As for the opening, I have to admit that it took me a little time to adjust to “Deep in Abyss”, but it grew on me. It has an interesting “broken” feel to it in terms of tone, but that makes it all the more memorable and compelling. I also love the nice touch of two singers mimicking Riko and Reg’s voices, which just gives it a more personal feeling.
The ending theme “Tabi no Hidarite, Saihate no Migite” also does this way of multiple singers at once, on top of being very silly and even upbeat.

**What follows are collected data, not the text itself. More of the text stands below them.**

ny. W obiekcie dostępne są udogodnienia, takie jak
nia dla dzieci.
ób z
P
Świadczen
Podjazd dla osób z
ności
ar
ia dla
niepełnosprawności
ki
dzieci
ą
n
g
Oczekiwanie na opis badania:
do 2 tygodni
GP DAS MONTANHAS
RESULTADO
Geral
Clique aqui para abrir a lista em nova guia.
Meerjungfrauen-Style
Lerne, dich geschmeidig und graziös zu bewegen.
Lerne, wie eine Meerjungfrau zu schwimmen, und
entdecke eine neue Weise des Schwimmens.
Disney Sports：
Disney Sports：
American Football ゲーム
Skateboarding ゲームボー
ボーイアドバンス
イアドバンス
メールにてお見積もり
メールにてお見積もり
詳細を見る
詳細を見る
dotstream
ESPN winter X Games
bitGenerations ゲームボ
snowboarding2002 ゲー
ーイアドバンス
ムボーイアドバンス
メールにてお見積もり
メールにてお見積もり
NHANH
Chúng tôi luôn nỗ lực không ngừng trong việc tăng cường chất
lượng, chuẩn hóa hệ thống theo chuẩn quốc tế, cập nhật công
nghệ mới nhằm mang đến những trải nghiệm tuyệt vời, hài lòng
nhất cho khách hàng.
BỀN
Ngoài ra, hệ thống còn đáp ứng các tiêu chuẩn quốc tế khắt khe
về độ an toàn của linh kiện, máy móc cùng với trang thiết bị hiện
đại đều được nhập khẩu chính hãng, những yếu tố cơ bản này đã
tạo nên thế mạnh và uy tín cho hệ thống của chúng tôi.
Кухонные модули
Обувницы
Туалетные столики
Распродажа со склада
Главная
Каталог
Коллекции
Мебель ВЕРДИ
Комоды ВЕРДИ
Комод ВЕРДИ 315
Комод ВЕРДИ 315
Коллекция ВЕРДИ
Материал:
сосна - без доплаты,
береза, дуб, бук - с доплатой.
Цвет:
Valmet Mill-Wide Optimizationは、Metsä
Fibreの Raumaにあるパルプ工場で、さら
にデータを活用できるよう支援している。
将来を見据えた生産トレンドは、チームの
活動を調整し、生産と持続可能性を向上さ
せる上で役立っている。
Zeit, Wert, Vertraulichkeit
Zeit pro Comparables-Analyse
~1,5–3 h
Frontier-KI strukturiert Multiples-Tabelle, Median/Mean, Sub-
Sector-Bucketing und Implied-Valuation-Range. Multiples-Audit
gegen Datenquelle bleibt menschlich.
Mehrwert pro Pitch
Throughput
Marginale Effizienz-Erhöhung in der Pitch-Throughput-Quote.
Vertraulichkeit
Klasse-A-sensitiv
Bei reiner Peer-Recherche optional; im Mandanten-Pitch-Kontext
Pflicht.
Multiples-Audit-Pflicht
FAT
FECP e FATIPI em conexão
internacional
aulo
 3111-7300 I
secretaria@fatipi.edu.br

At the time of this review, there is no English dub yet, sadly. And I’ll admit that I don’t have high hopes about a future release of the English dub given that 1) it’s an anime series with moe design and 2) it’s been licensed by Sentai Filmworks, who are not the most consistent out of dubbing companies. But I guess we’ll have to wait and see, and I might update this review to include the dub.
But as far as the Japanese dub goes, it is unsurprisingly excellent, and of top-notch execution. The stand-out seiyou here is undoubtedly Shiori Izawa, the voice actress of Nanachi, who gave a phenomenal performance here.
Made in Abyss is a beautifully animated and smartly written anime that damn well deserves the hype it received throughout its airing. It's not perfect, no, between its slow start and the fact that this season has only started what clearly looks like a long and perilous journey.
But I would say that even with its short running time, Made in Abyss reaches heights that full 25-episode anime can barely scratch. Its world is absorbing from the very beginning, its story uncovers some surprisingly hard to stomach themes, and its simple visual style is used effectively to evoke emotion.
Considering that we will get a second season sometime in the future, this is a must watch. Hell, even if a second season wasn't announced, Made in Abyss has enough content in its mere 13 episodes to at least satisfy the majority of viewers, and it ends well on a fairly high note.
Alongside an incredibly moving soudntrack, Made in Abyss is one of the best anime of 2017, and a strong addition to your anime library.
- Rich world-building and a unique setting that feels wondrous and mysterious to explore
- Gripping narrative that isn't afraid to go serious and bold, never sugar-coats itself from its uglier scenes
- Beautiful music and gorgeous art direction that brings the Abyss to life
- Slow start may make you think this is a good, light-hearted show
- Art-style is an acquired taste
- Some of Riko's decisions are painful to watch and could be easily avoided
& The Ugly:
- Some of the things the Abyss does to living beings will keep you awake for days
As for alternate anime recommendations, I have two:
- I really hate overusing a recommendation, but I can't think of any better example than Hunter x Hunter 2011; both anime have a very similar premise of a child searching for their missing parent, not to mention a very dangerous world inhabited by terrifying creatures. It's a little bit of a commitment given its length, but be sure that it's worth it.
- My second recommendation goes to Madoka Magica; granted, Madoka is less of a journey series, but it uses similar stroytelling techniques and has a familiar mood whiplash tactic to draw viewers in. It's also only 12 episodes, if you wish for a shorter series.